» **THE TASK**
The reply should reproduce every line of the data below word for word, minus any images.
*** WORKING DATA ***
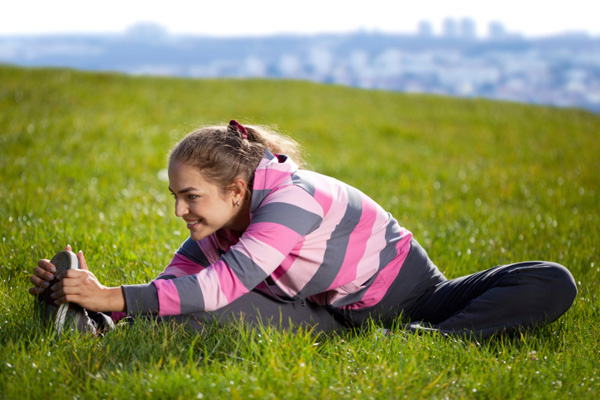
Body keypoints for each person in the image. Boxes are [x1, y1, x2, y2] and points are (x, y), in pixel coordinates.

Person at [29, 120, 577, 339]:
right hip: (329, 317)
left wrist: (111, 294)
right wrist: (101, 298)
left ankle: (429, 340)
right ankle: (90, 326)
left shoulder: (294, 198)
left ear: (236, 190)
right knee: (195, 310)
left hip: (414, 297)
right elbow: (178, 288)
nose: (180, 210)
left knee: (550, 279)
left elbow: (219, 283)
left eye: (189, 197)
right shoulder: (214, 223)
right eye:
***
» **WRITTEN RESPONSE**
Body keypoints for each person in the image. Boxes are [x1, y1, x2, y2] and points are (x, y), in pixel coordinates.

Person at [29, 120, 577, 339]:
right hip: (329, 317)
left wrist: (111, 294)
right wrist: (101, 298)
left ankle: (429, 340)
right ankle: (90, 326)
left shoulder: (294, 198)
left ear: (236, 190)
right knee: (195, 310)
left hip: (414, 297)
right elbow: (178, 288)
nose: (180, 210)
left knee: (550, 279)
left elbow: (219, 283)
left eye: (189, 197)
right shoulder: (214, 223)
right eye:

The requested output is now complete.